I Don't Know
Patricia Perez Eustaquio
I Don't Know
2018–2019
Published by MO_Space
January 2019
©Patricia Perez Eustaquio
Printed in Makati, Philippines
Watch the flipbook animation here.
about
the book
I Don't Know
2018–2019
Published by MO_Space
January 2019
©Patricia Perez Eustaquio
Printed in Makati, Philippines
Watch the flipbook animation here.
Objects and Flipbooks
MO_Space AFP 2019
An object on a table or shelf has reached the stasis its maker destined it for. But the movement never ends, for some artists. The process was just arrested—by a subjective decision or even a deadline. My guess is that’s why variations on a theme or multiples get made. An artist is the image of a moving image. His objects just mark where the tumult has taken a breather. To generate an actual moving image though, he only needs to turn to film or digital video technology.
Or he can make a Flipbook.
The humble Flipbook is one of the simplest mediums for breathing life into images. It is probably the most direct and tactile way of transforming still images into living vignettes of movement. It is patently low-tech, even no-tech.
The feel of paper, the gentle whirring sound, and the miniature breeze generated make flipping a Flipbook a uniquely simple pleasure. This activity, commonly reserved for school children, hobbyists, and students of animation can be a viable medium for the ‘serious’ contemporary artist. The “Do Not Touch the Artwork” sign will certainly not apply.
A moment of movement through one’s fingers can be powerful on a very personal level, story or no story, abstract or not so abstract, pointed or pointless, drawn or undrawn; most certainly, not static.

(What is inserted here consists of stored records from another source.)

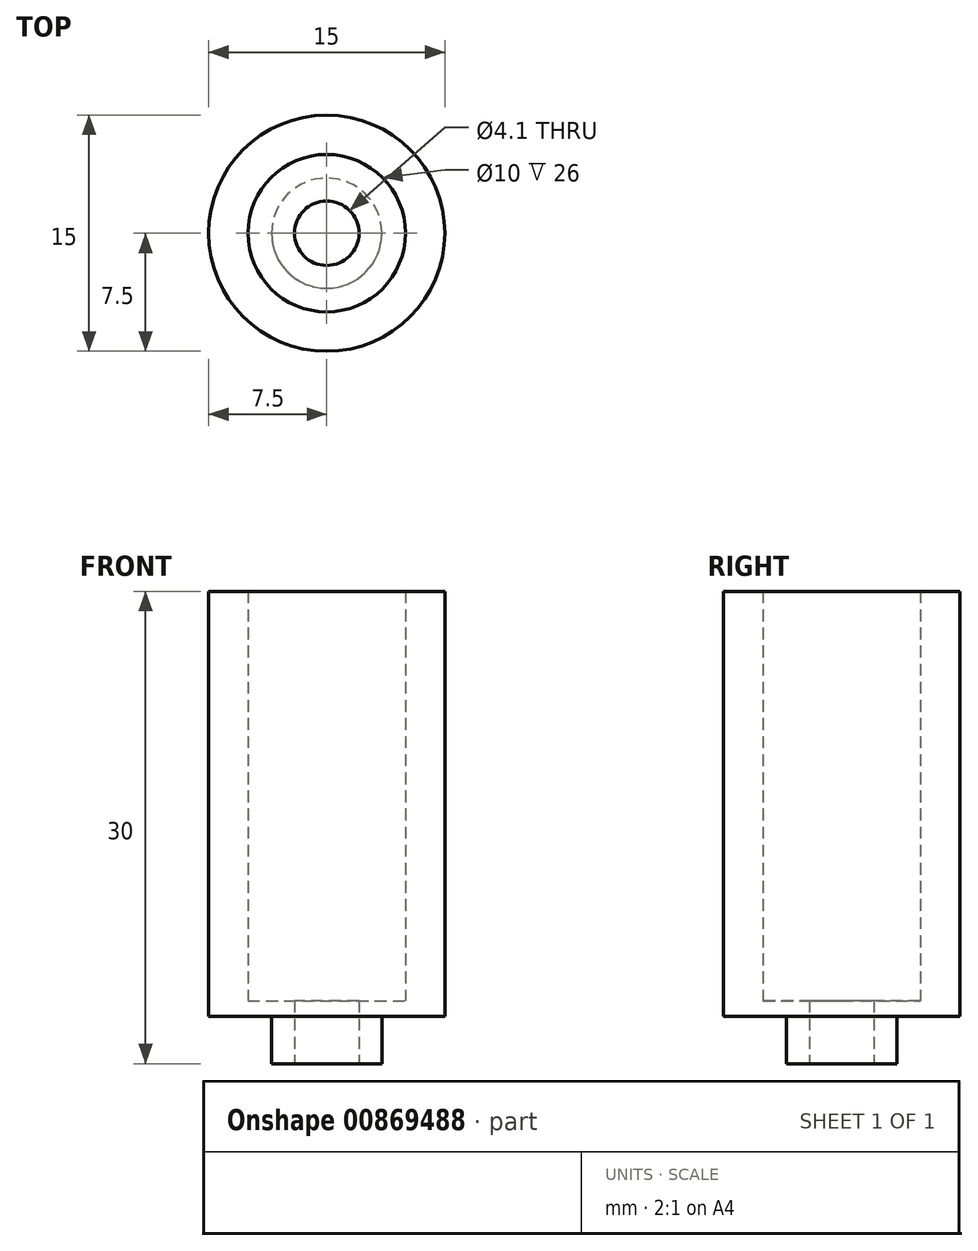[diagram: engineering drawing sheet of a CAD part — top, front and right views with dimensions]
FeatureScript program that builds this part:
annotation { "Feature Type Name" : "Feature", "Feature Type Description" : "" }
export const myFeature = defineFeature(function(context is Context, id is Id, definition is map)
    precondition{}
    {
        {
            var Q0;
            Q0=qCreatedBy(makeId("Top.planeOp"),FACE);
            var sketch = newSketch(context, id + "F0", { "sketchPlane" : qUnion([Q0])});
            skCircle(sketch, "E0", {"center": v(0, 0) * mm, "radius": 7.5 * mm});
            skSolve(sketch);
        }
        {
            var Q0;
            Q0 = qSketchRegion(id + "F0", true);
            extrude(context, id + "F1", {"entities" : qUnion([Q0]), "depth" : 30 * mm, "offsetDistance" : 25 * mm});
        }
        {
            var Q0;
            Q0=qCreatedBy(makeId("Top.planeOp"),FACE);
            var sketch = newSketch(context, id + "F2", { "sketchPlane" : qUnion([Q0])});
            skCircle(sketch, "E1", {"center": v(0, 0) * mm, "radius": 2.05 * mm});
            skSolve(sketch);
        }
        {
            var Q0;
            Q0 = qSketchRegion(id + "F2", true);
            extrude(context, id + "F3", {"entities" : qUnion([Q0]), "operationType" : NewBodyOperationType.REMOVE, "depth" : 4 * mm, "offsetDistance" : 25 * mm});
        }
        {
            var Q0;
            Q0=makeQuery(id+"F3.boolean.opBoolean","COPY",FACE,{"derivedFrom":makeQuery(id+"F3.opExtrude","CAP_FACE",FACE,{"disambiguationData":[OSD([sQuery(id+"F2.wireOp",EDGE,"E1")])],"isStart":false})});
            cPlane(context, id + "F4", {"entities" : qUnion([Q0]), "cplaneType" : CPlaneType.OFFSET, "offset" : 0 * mm, "width" : 150 * mm, "height" : 150 * mm});
        }
        {
            var Q0;
            Q0=qCreatedBy(id+"F4.planeOp",FACE);
            var sketch = newSketch(context, id + "F5", { "sketchPlane" : qUnion([Q0])});
            skCircle(sketch, "E2", {"center": v(0, 0) * mm, "radius": 5 * mm});
            skSolve(sketch);
        }
        {
            var Q0;
            Q0 = qSketchRegion(id + "F5", true);
            var Q1;
            Q1=makeQuery(id+"F1.opExtrude","CAP_FACE",FACE,{"disambiguationData":[OSD([sQuery(id+"F0.wireOp",EDGE,"E0")])],"isStart":false});
            extrude(context, id + "F6", {"entities" : qUnion([Q0]), "operationType" : NewBodyOperationType.REMOVE, "endBound" : BoundingType.UP_TO_SURFACE, "oppositeDirection" : true, "depth" : 25 * mm, "endBoundEntityFace" : qUnion([Q1]), "offsetDistance" : 25 * mm});
        }
        {
            var Q0;
            Q0=makeQuery(id+"F1.opExtrude","CAP_FACE",FACE,{"disambiguationData":[OSD([sQuery(id+"F0.wireOp",EDGE,"E0")])],"isStart":true});
            cPlane(context, id + "F7", {"entities" : qUnion([Q0]), "cplaneType" : CPlaneType.OFFSET, "offset" : 3 * mm, "oppositeDirection" : true, "width" : 150 * mm, "height" : 150 * mm});
        }
        {
            var Q0;
            Q0=qCreatedBy(id+"F7.planeOp",FACE);
            var sketch = newSketch(context, id + "F8", { "sketchPlane" : qUnion([Q0])});
            skCircle(sketch, "E3", {"center": v(0, 0) * mm, "radius": 3.5 * mm});
            skCircle(sketch, "E4", {"center": v(0, 0) * mm, "radius": 7.5 * mm});
            skSolve(sketch);
        }
        {
            var Q0;
            Q0 = qSketchRegion(id + "F8", true);
            var Q1;
            Q1=makeQuery(id+"F1.opExtrude","CAP_FACE",FACE,{"disambiguationData":[OSD([sQuery(id+"F0.wireOp",EDGE,"E0")])],"isStart":true});
            extrude(context, id + "F9", {"entities" : qUnion([Q0]), "operationType" : NewBodyOperationType.REMOVE, "endBound" : BoundingType.UP_TO_SURFACE, "depth" : 25 * mm, "endBoundEntityFace" : qUnion([Q1]), "offsetDistance" : 25 * mm});
        }
    });
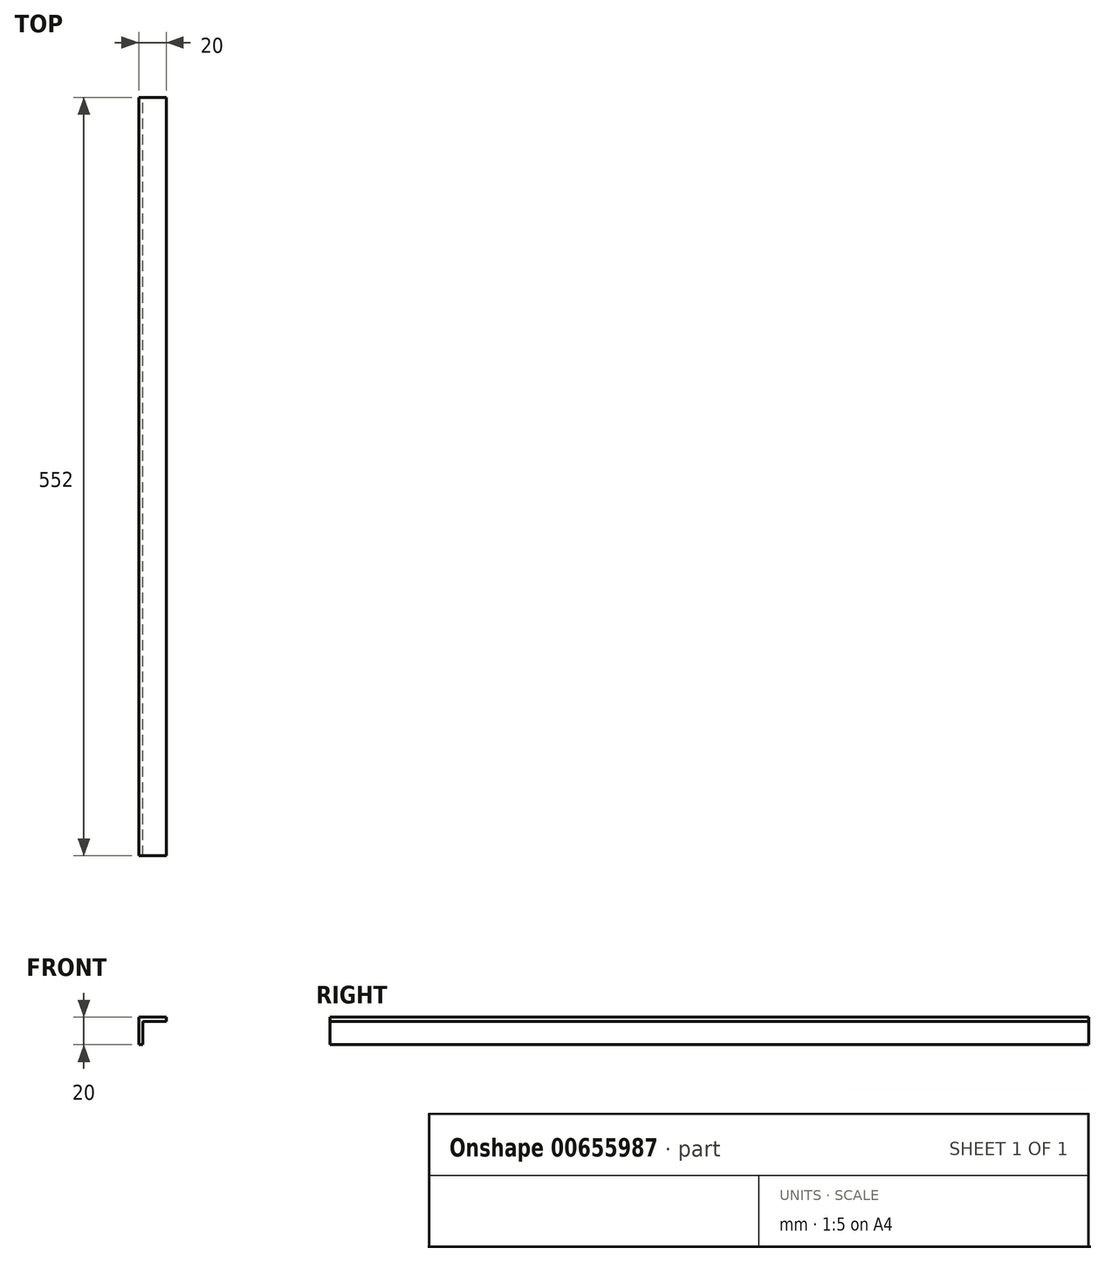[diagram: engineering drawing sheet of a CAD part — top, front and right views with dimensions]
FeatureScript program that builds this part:
annotation { "Feature Type Name" : "Feature", "Feature Type Description" : "" }
export const myFeature = defineFeature(function(context is Context, id is Id, definition is map)
    precondition{}
    {
        {
            var Q0;
            Q0=qCreatedBy(makeId("Front.planeOp"),FACE);
            var sketch = newSketch(context, id + "F0", { "sketchPlane" : qUnion([Q0])});
            skLineSegment(sketch, "E0", {"start": v(0, 0) * mm, "end": v(0, 20) * mm});
            skLineSegment(sketch, "E1", {"start": v(0, 20) * mm, "end": v(20, 20) * mm});
            skLineSegment(sketch, "E2.0", {"start": v(3, 17) * mm, "end": v(20, 17) * mm});
            skLineSegment(sketch, "E2.1", {"start": v(3, 0) * mm, "end": v(3, 17) * mm});
            skLineSegment(sketch, "E3", {"start": v(20, 20) * mm, "end": v(20, 17) * mm});
            skLineSegment(sketch, "E4", {"start": v(0, 0) * mm, "end": v(3, 0) * mm});
            skSolve(sketch);
        }
        {
            var Q0;
            Q0=makeQuery(id+"F0.imprint","IMPRINT",FACE,{"disambiguationData":[TD([[makeQuery(id+"F0.imprint","IMPRINT",EDGE,{"derivedFrom":sQuery(id+"F0.wireOp",EDGE,"E0")}),-1.0]])]});
            extrude(context, id + "F1", {"entities" : qUnion([Q0]), "depth" : 600 * mm - 4 * mm - 4 * mm - 40 * mm, "offsetDistance" : 25.4 * mm});
        }
    });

See the Flipping Out exhibition here.
About the Artist

Patricia Perez Eustaquio (b. 1977) is based in Manila who works with shadows, fragments, discards, and detritus, taking on such marginalized themes in a language that is at once evocative and familiar. She works in a variety of media, exploring materials through painting, drawing, and installation. She fashions sculpture from fabric, shrouding objects with crochet or silk treated with resin and then removes the object allowing the fabric to retain the folds and drapes. The resulting ghost (-piano, -chair, -birdcage) examines ideas of memory and perception.
Her similar approach to painting translates the rigid pictorial square to a fragmented object, where its bounding frame is removed or cut away, resulting into ornately shaped canvases haunted by imagery of discards and detritus, wilted blooms and carcasses.
Eustaquio’s work recalls the domestic as well as perhaps the psychic lives of objects by the repeated rehashing of memory where the familiar or the banal takes on a new substance, where the material and the immaterial coexist. She has been the recipient of awards for emerging artists, and of artists’ residency grants such as Art Omi in New York. She has had solo shows in Manila, Taiwan, Singapore, and New York, and has been part of several, notable group exhibitions including shows at the Hong Kong Art Centre (HKAC) and the Singapore Art Museum. Her work recently featured in The Vexed Contemporary at the Museum of Contemporary Art & Design in Manila.
In 2016, she was commissioned to work on a site-specific installation at the Palais de Tokyo in Paris. The exhibit ran from 23 June to 22 September.